With my own ears, I heard the social worker saying that the Curlews couldn’t care for the children, not because there was any difficulty between the children and their grandparents, but because Graham antagonised the Social Service.

He did indeed: I witnessed it myself. The social worker mispronounced the girl’s name. Already distressed, Graham exploded with understandable but very unwise passion. ‘How long have you been responsible for my granddaughter? And you still don’t know her name?’

Norman Lamb
The couple met several times with Social Services, along with their MP Norman Lamb

Her face tightened. She had been humiliated and she didn’t like it. She went on mispronouncing the name on purpose, it seemed to me.

Are the children happy in their current foster home? The Curlews assume they are, because they now enjoy some trappings of luxury their grandparents could not afford.

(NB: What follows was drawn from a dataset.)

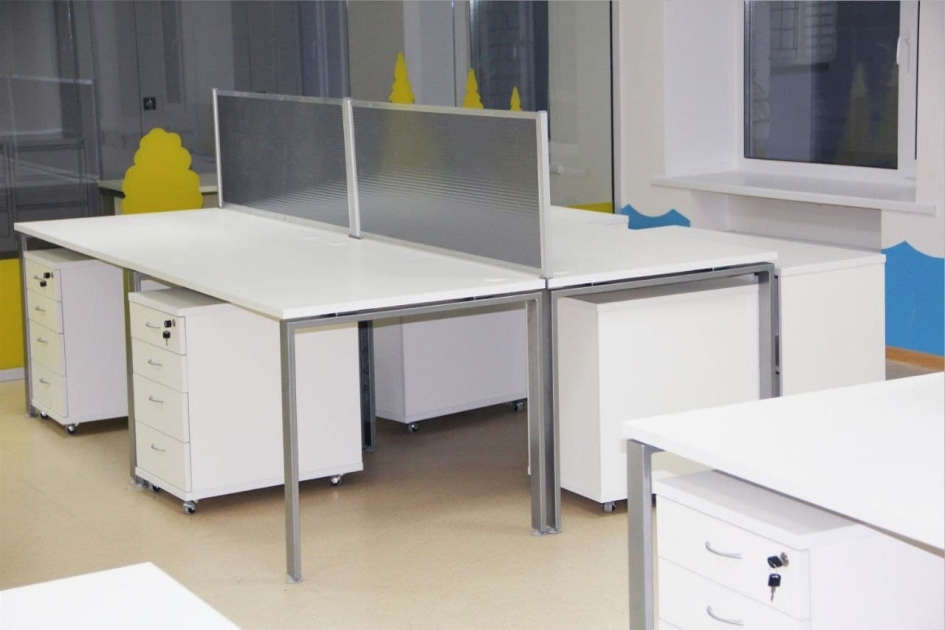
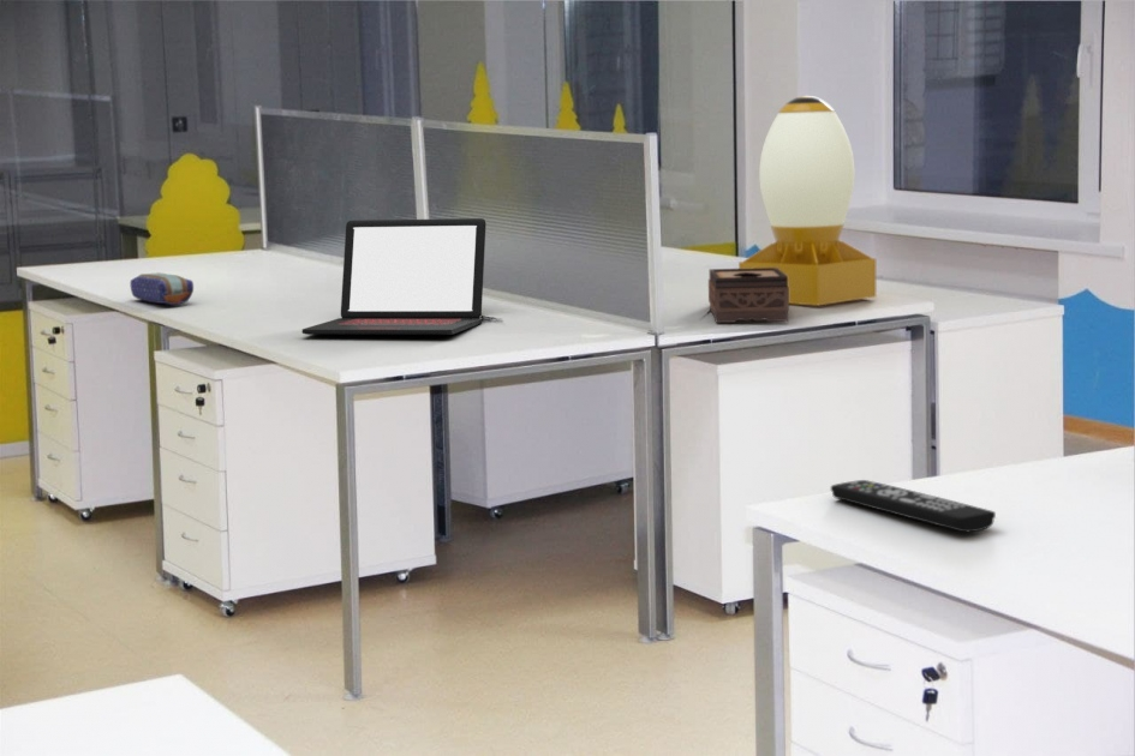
+ desk lamp [737,95,877,307]
+ pencil case [129,271,195,306]
+ tissue box [707,268,790,324]
+ laptop [301,217,488,336]
+ remote control [830,479,997,533]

Unless, of course, they had received the financial support that would have been due to them for fostering the children themselves.

A spokesperson for Norfolk County Council said: ‘The issue of contact was reviewed by a court in 2013 and was deemed to be reasonable and in the best interests of the children.

‘All family members can seek to put the matter back before the court again if they feel a care plan should be reviewed.’

As for the upcoming court hearing, the Curlews have given up on having the grandchildren to live with them. What they dream of is to regain normal access — to be able to write to them and see them regularly.

They’re not optimistic. Graham still remembers verbatim the words of one social worker who sat in their sitting room and said: ‘We don’t care what the court says: we do what we like.’ Graham asked that social worker to leave the house: another blot on his copybook.

The children’s father is still an unemployed drifter. The Curlews’ daughter Claire, 31, has resolved her drugs problems and is now happily married to a restaurant owner and saving for college.

She has come to terms with the fact she isn’t allowed to look after her children, but can’t understand why her parents aren’t allowed to.

Meanwhile, the children’s bedroom is almost as they left it seven years ago with their favourite cuddly toys still immaculately placed on the beds.

Photographs of the children are everywhere. Graham can’t bear to look at them: Gail can’t bear to take them down. Yet another rift driven between them.

On one thing they are agreed, however. They hope and pray for the day their nightmare ends and their darling grandchildren come home.